9.1 It is now fairly well settled that superior courts can issue a writ of
certiorari where there is an error of law which is apparent on the face of
record as these are akin to errors of jurisdiction as against mere errors of law.
The statement of law in Halsbury‟s Laws of England [4th Edition Vol. 1(1)
Para 73 Page 127] best captures the accepted position in law.
"Where upon the face of the proceedings themselves it appears that the determination of an inferior tribunal is wrong in law, certiorari to quash will be granted. Thus, it will be granted where a charge laid before magistrates, as stated in the information, does not constitute an offence punishable by the magistrates, or where it does not amount in law to the offence of which the accused is convicted, or where an order is made which is unauthorized by the findings of the magistrates, or is materially defective in form. Most of these cases are to be regarded as usurpations of jurisdiction; but it is settled that certiorari will also be granted to quash a determination for error of law on the face of the record although the error does not go to jurisdiction."
9.2 This again brings us to the question as to what would be an error
apparent on the face of record. The Supreme Court in the case of Hari
Vishnu Kamath vs. Ahmad Ishaque; AIR 1955 SC 233 at page 244 (paras
22 & 23) has laid down a litmus test, that is, it should be one which is
„manifest error apparent on the face of the record‟. This brings us to another
quintessential question as to what constitutes a „record‟. In the case of R. vs.
Northumberland Compensation; (1952) 1 AII.E.R. 122 at page 131 Lord
Justice Denning has opined that the record must contain "at least the
document which initiates the proceedings, the pleadings if any, and the
adjudication, but not the evidence, nor the reasons, unless the Tribunal chose
to incorporate them." We may also note the decisioin in MMB Catholicos vs.
M.P.Athanasius; AIR 1954 SC 526 at page 543 (para 36) wherein the
Supreme Court expanded the scope of what would constitute a „record‟.
9.3 The difficult part is as to how to differentiate between the error of law
as against the error of jurisdiction as in most cases errors of law impinge
upon the jurisdiction of the court. However, this distinction has disappeared
with the judgment of House of Lords in the case of Anisminic vs. Foreign
Compensation Commission; (1969) 2 AC 247 as also in O' Reelly vs.
=======
Work task 1
Which lines of the rows contain the word "left"? Copy each one, matching case exactly.
The rows have no connection to the certiorari passage above.
=======
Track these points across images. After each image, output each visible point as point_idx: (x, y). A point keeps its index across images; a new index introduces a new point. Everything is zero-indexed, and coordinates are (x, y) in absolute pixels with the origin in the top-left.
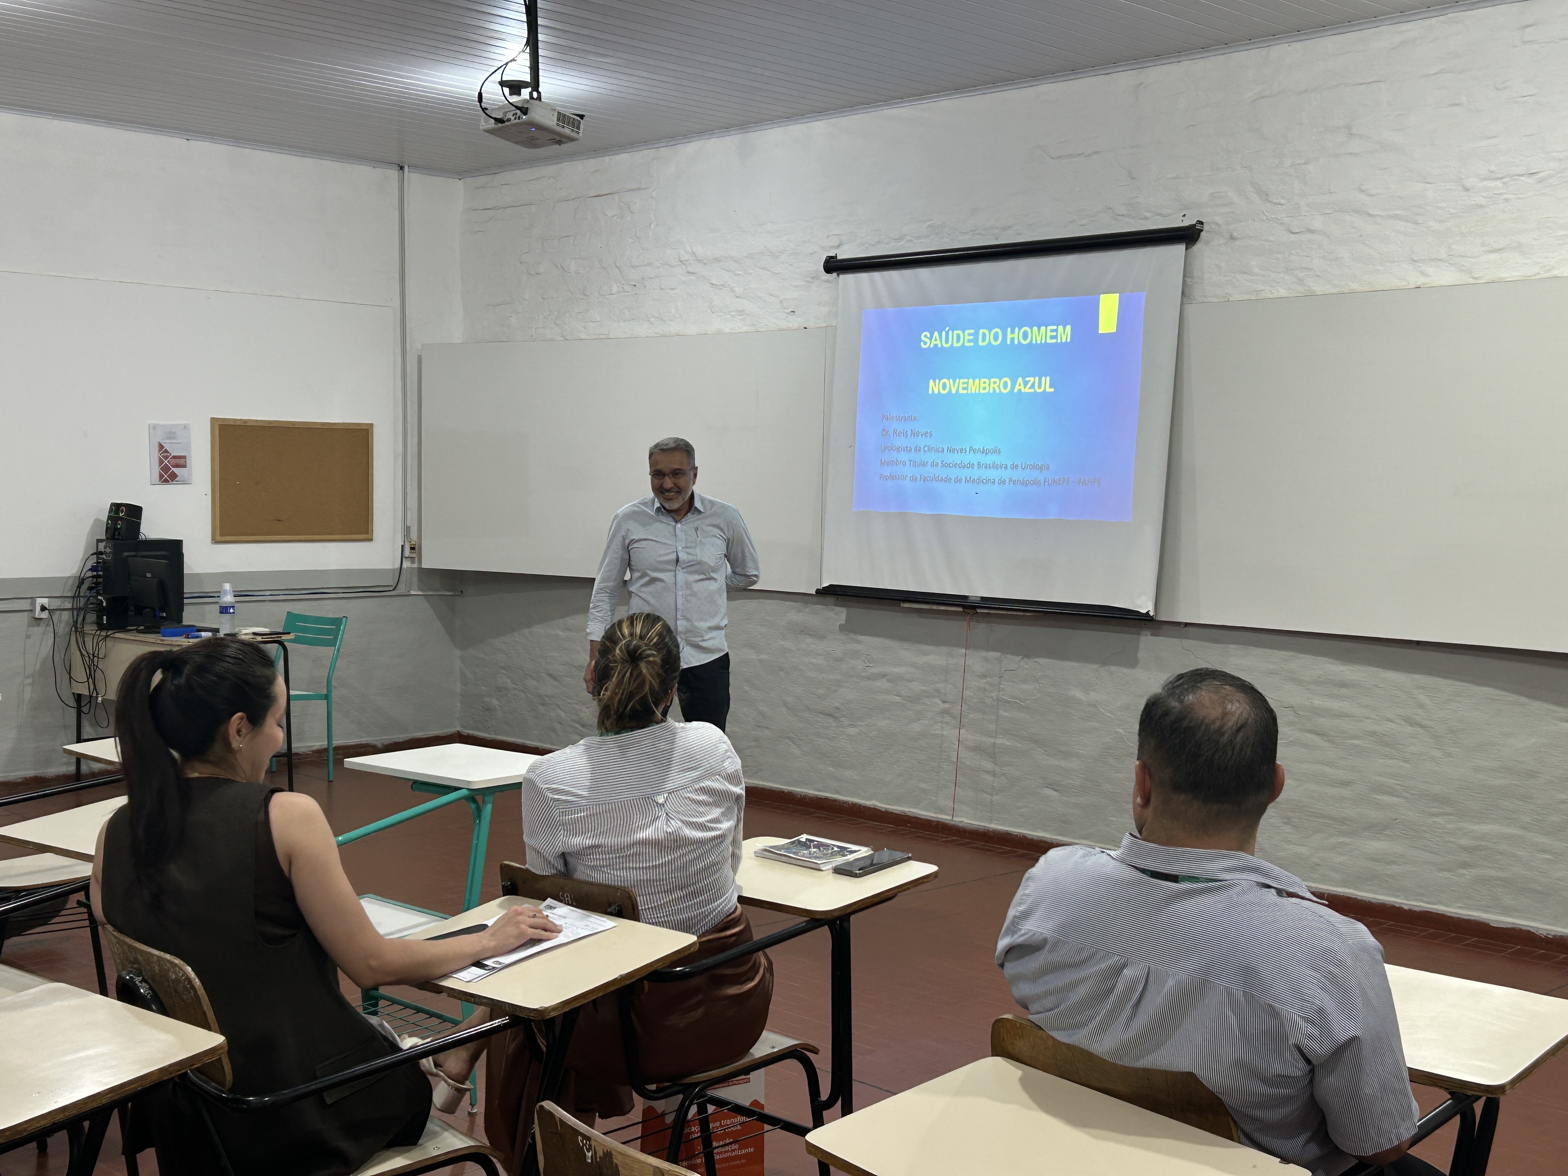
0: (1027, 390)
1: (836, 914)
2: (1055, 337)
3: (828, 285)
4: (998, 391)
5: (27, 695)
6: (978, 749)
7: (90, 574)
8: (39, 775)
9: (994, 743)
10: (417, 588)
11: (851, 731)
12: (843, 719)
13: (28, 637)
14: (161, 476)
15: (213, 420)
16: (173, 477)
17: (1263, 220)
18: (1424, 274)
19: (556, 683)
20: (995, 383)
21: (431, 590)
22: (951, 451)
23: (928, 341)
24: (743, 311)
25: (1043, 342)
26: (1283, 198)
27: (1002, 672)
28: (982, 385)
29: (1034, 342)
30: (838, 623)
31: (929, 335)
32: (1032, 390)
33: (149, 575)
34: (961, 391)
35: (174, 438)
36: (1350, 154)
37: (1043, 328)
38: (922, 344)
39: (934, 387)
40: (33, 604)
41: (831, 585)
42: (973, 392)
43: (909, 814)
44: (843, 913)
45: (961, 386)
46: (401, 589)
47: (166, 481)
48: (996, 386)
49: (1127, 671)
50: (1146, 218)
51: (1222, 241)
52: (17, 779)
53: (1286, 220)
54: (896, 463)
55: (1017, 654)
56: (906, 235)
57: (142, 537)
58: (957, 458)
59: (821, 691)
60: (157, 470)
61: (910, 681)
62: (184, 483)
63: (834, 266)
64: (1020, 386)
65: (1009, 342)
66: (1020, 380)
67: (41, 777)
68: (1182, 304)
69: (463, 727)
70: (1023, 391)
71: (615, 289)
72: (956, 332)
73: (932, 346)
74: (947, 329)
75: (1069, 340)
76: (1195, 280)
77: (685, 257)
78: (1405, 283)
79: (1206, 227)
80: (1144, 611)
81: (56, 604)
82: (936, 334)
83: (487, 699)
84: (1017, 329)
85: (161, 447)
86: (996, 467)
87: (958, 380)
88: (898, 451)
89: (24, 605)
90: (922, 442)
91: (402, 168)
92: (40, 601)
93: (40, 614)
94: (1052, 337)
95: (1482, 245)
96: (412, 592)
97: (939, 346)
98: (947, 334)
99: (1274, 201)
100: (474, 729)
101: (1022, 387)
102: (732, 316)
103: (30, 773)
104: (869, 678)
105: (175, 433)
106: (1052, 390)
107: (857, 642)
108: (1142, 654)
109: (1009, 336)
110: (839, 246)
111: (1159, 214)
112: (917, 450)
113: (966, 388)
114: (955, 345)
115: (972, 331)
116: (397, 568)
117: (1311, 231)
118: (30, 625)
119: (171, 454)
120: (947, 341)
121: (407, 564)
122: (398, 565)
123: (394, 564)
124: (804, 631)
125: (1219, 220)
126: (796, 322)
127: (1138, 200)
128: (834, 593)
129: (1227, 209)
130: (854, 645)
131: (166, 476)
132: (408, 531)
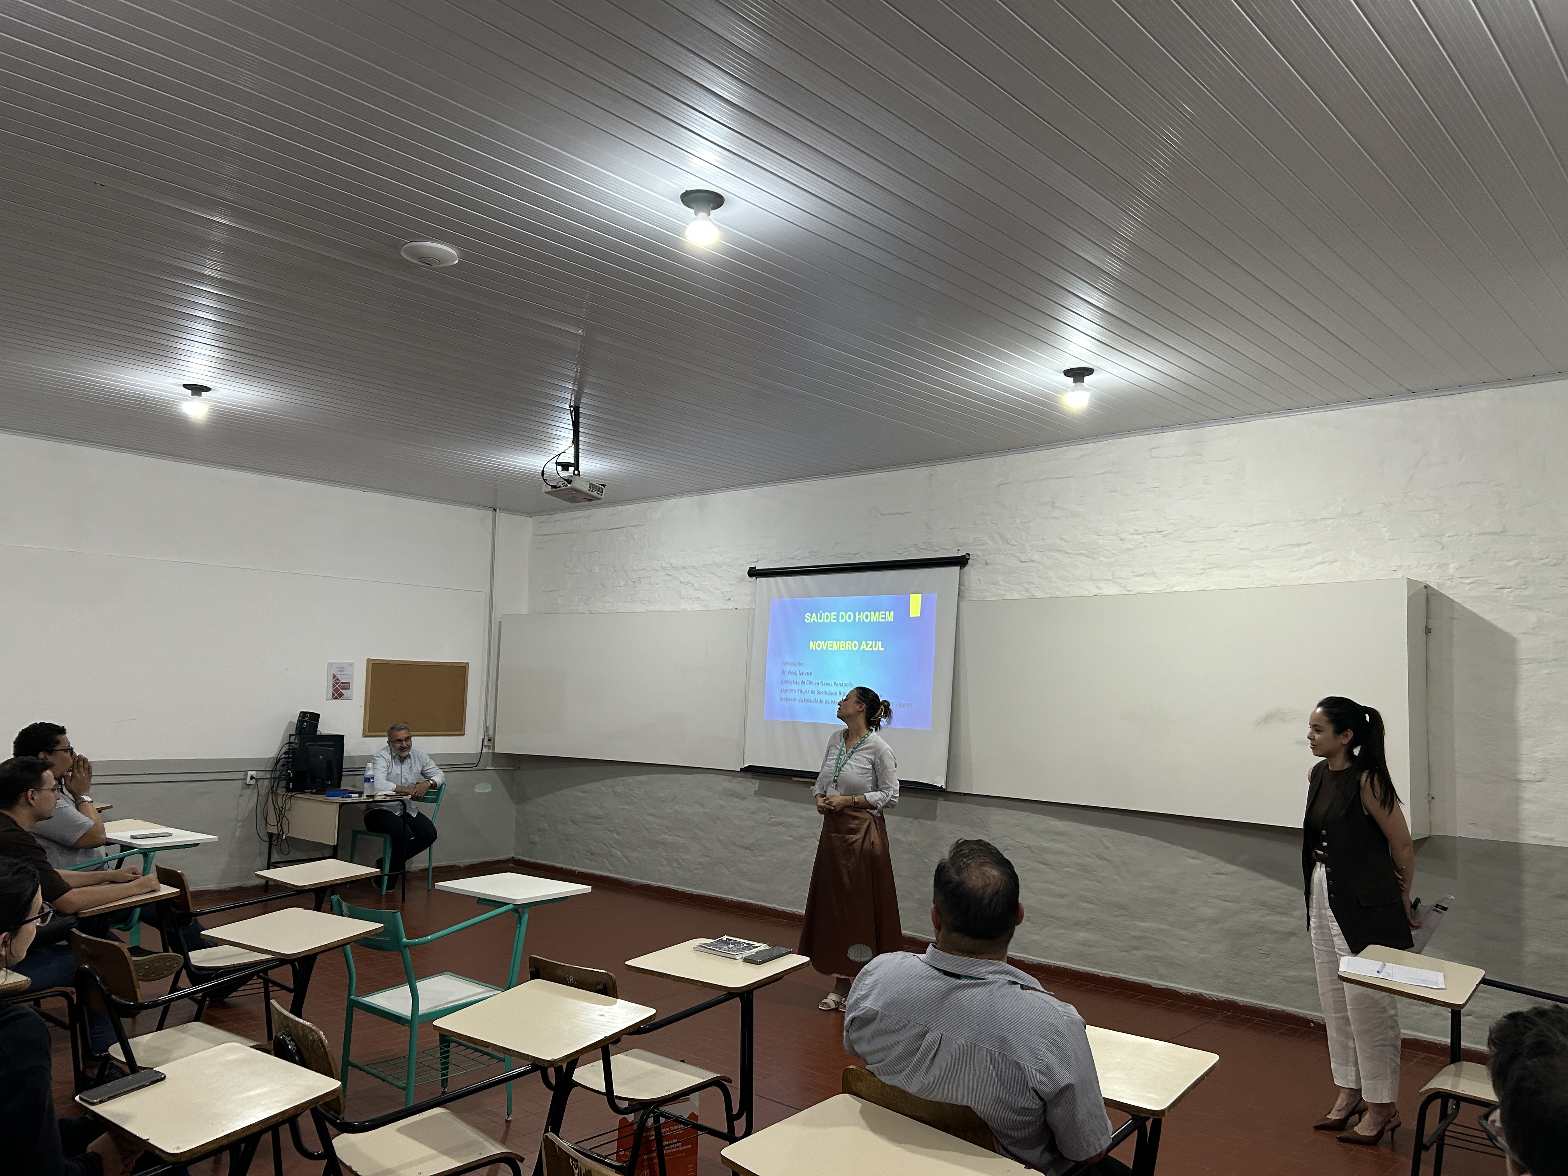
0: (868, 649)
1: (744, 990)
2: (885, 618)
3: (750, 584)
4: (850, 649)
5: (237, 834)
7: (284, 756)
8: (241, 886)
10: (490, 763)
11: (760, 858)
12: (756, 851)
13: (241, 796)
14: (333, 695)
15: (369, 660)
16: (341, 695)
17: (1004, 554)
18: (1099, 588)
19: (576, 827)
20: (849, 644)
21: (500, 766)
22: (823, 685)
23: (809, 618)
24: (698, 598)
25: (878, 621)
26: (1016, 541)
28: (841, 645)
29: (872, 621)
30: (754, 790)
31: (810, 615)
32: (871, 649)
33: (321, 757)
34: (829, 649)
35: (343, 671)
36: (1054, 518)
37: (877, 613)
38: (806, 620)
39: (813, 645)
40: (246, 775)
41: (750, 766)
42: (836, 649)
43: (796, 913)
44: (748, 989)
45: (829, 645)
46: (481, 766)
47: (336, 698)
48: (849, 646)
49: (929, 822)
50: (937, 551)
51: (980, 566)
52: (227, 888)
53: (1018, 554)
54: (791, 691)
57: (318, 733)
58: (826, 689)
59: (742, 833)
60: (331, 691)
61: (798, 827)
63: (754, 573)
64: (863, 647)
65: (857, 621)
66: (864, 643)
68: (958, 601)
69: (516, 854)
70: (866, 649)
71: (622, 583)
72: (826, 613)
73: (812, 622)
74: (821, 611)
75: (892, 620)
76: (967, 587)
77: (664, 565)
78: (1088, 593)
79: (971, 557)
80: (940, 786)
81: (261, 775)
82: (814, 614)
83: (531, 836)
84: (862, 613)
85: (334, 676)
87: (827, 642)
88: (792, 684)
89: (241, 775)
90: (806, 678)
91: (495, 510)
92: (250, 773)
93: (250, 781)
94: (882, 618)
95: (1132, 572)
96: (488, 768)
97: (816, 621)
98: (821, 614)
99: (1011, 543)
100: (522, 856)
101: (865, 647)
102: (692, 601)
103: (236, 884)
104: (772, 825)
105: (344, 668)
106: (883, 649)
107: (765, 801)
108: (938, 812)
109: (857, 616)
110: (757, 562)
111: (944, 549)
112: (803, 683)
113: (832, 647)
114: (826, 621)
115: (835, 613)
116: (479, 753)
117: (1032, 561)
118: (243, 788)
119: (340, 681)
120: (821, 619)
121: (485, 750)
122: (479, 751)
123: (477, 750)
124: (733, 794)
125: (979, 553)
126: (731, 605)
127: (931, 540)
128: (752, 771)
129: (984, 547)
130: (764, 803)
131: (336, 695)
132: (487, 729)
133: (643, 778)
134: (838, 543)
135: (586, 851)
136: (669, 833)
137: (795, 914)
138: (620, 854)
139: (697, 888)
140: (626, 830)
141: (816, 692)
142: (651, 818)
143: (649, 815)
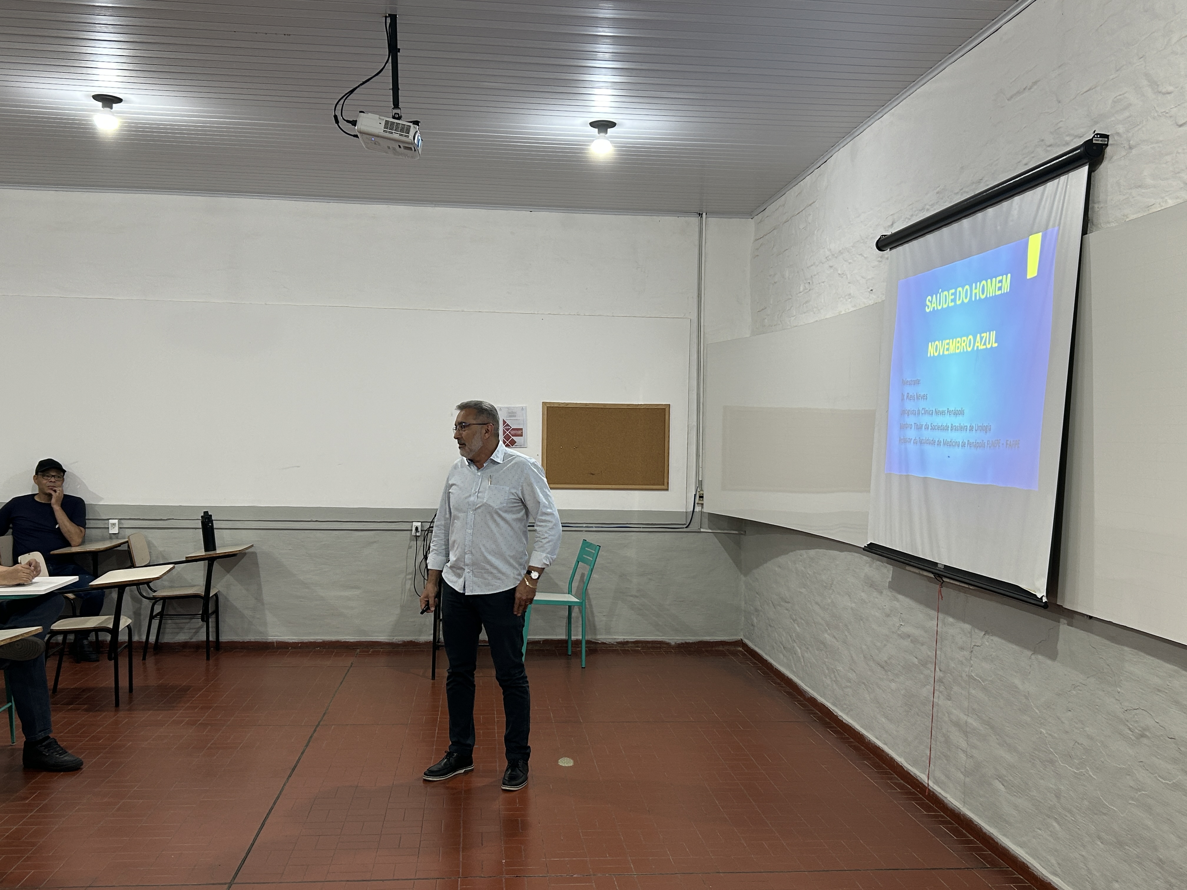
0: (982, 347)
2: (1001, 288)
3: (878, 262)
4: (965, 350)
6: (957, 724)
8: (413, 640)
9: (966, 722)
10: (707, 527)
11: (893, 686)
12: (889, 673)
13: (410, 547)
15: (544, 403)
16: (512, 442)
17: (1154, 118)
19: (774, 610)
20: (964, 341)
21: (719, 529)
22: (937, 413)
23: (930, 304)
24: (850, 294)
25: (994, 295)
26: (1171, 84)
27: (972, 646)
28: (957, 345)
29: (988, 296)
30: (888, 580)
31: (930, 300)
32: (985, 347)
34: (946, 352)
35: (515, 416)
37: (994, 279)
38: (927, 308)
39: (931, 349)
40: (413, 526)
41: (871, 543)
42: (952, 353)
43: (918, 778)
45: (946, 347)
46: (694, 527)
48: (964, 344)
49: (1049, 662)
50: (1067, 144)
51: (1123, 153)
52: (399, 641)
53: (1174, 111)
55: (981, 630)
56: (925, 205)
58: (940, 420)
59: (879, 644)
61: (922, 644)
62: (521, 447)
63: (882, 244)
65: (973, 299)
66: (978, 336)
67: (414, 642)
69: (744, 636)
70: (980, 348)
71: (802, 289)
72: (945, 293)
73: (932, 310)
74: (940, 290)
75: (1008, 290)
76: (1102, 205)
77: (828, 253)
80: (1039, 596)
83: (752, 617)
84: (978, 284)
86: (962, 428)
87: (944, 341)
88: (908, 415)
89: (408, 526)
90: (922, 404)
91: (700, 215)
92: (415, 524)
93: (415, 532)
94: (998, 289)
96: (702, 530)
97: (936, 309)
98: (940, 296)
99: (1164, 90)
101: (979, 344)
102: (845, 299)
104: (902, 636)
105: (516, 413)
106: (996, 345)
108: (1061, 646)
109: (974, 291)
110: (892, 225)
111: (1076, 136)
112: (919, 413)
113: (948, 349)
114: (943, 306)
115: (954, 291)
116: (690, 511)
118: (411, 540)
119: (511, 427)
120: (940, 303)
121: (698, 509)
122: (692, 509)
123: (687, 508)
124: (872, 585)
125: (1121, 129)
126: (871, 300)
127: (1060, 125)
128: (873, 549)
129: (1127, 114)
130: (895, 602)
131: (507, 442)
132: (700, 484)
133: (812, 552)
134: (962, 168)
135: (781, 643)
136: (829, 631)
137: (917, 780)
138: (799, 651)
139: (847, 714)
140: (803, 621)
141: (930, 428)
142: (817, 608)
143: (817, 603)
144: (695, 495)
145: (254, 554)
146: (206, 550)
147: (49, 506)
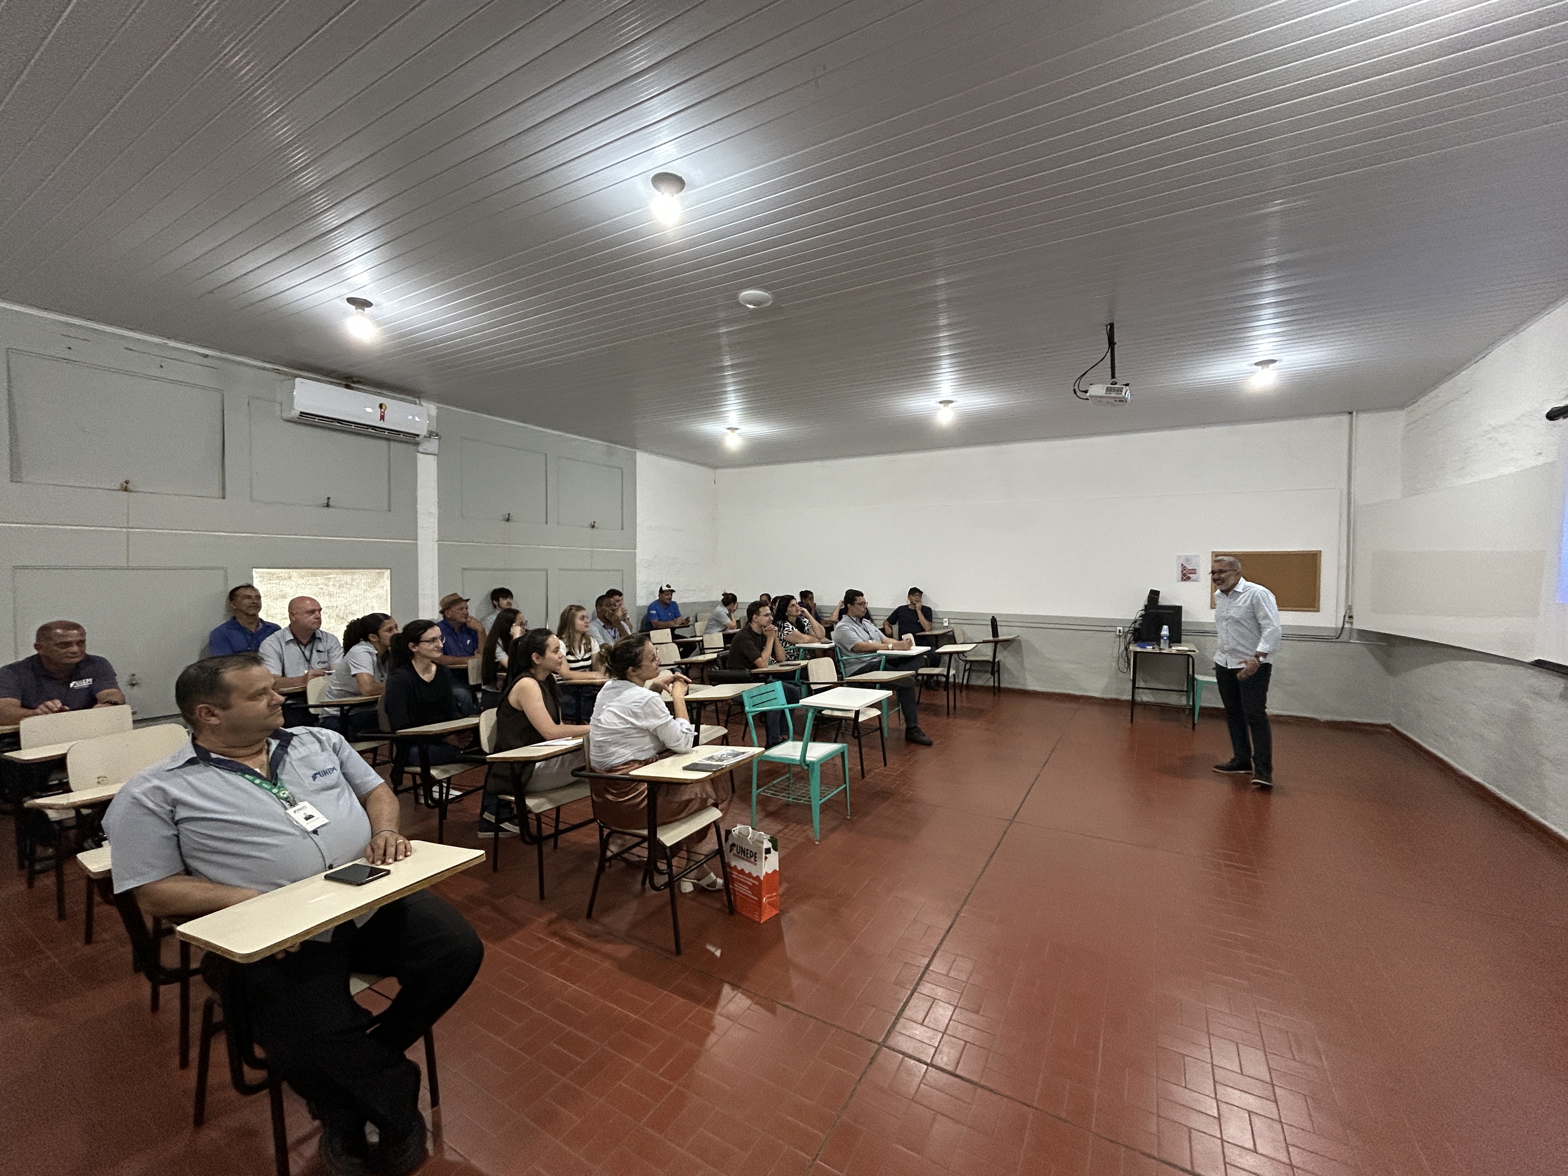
=======
Work task 2
Does each statement agree with the certiorari passage? (a) Lord Justice Denning held that the record must include the evidence. (b) The Supreme Court decided Hari Vishnu Kamath vs. Ahmad Ishaque. (c) Halsbury's says certiorari will be granted for an error of law on the face of the record even when the error does not go to jurisdiction.

Response area 1
Track these points across images. After each image, output each visible point as point_idx: (x, y). A point keeps its index across images; a new index introduces a new point. Everything is zero-indexed, and coordinates are (x, y) in absolute pixels with the origin in the top-left.

Response area 2
(a) No: "but not the evidence, nor the reasons, unless the Tribunal chose to incorporate them"
(b) Yes: "The Supreme Court in the case of Hari Vishnu Kamath vs. Ahmad Ishaque"
(c) Yes: "certiorari will also be granted to quash a determination for error of law on the face of the record although the error does not go to jurisdiction"